Coming to Lebanon to sing for the ‘regeneration’ of the city of Beirut and to voice her rejection to war, the U.S. singer and poet Patti Smith performed this week in Lebanon a mixture of antiwar and rebellion songs, including ‘Because the Night’, ‘Gloria’ and ‘Helpless.’
The celebrated 1970s rock icon turned political activist performed near the old Phoenician port at the opening of the Byblos music festival, one of numerous music events taking place this summer in Lebanon after violence has subsided in the country and tourists have started to flood in again.
‘To all mothers and children who lost children, all unnecessarily in war, which seems to me in our time something we can make obsolete,’ Smith said before dazzling the audience with ‘Qana.’
The song is pointedly political. It’s about the children who died in an Israeli air strike on a Lebanese village during the summer 2006 war between Israel and Hezbollah. Here are some excerpts:
There’s no one in the village, not a human nor a stone... Children are gone and a mother rocks herself to sleep.

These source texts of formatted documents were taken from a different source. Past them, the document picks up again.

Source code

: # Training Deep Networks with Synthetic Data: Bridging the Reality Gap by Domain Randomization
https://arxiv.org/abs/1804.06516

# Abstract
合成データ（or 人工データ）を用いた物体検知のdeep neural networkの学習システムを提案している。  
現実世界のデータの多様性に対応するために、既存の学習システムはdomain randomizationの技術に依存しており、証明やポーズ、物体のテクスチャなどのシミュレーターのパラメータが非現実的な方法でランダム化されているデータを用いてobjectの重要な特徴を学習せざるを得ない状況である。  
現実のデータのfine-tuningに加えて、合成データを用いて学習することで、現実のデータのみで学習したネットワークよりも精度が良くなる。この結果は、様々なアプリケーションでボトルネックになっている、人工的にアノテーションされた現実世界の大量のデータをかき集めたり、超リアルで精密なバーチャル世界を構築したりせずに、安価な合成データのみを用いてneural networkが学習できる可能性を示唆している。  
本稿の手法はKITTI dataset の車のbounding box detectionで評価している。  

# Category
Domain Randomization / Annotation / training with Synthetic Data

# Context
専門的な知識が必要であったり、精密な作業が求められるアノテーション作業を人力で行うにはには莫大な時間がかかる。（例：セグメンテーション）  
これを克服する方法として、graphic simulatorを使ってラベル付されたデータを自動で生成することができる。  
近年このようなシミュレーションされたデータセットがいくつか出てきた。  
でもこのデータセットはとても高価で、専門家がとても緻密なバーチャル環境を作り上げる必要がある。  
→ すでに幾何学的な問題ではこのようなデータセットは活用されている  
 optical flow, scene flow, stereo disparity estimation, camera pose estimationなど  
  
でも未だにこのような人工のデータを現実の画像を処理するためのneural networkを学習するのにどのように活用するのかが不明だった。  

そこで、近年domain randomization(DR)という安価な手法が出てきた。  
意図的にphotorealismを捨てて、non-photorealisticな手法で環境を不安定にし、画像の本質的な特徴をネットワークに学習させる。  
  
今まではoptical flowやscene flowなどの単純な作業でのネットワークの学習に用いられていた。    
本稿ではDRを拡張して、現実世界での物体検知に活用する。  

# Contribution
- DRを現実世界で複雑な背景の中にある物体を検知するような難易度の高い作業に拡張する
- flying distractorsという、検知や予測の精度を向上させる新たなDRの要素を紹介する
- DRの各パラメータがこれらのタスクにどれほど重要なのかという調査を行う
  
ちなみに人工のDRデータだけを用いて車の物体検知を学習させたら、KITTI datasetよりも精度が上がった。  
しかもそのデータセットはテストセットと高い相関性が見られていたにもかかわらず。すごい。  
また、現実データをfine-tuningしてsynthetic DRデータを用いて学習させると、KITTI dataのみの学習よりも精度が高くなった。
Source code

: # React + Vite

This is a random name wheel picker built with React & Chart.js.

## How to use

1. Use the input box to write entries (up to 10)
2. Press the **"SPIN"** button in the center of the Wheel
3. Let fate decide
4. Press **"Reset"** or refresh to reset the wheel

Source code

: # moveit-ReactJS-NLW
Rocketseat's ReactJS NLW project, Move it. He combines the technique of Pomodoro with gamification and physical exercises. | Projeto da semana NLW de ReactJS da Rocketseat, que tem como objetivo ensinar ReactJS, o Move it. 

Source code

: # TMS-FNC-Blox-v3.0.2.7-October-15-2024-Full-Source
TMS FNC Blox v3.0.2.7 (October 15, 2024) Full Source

Let it come down, let her weep… Some stayed buried, others crawled free... Little bodies, tied head and feet, wrapped in plastic, laid out in the street… The new Middle East… The dead lay in strange shapes… Wine to blood, Oh Qana, the miracle is love.
At one point, Smith wore a kaffiyeh, a scarf with black and white patterns that has become a symbol of the Palestinian upheaval.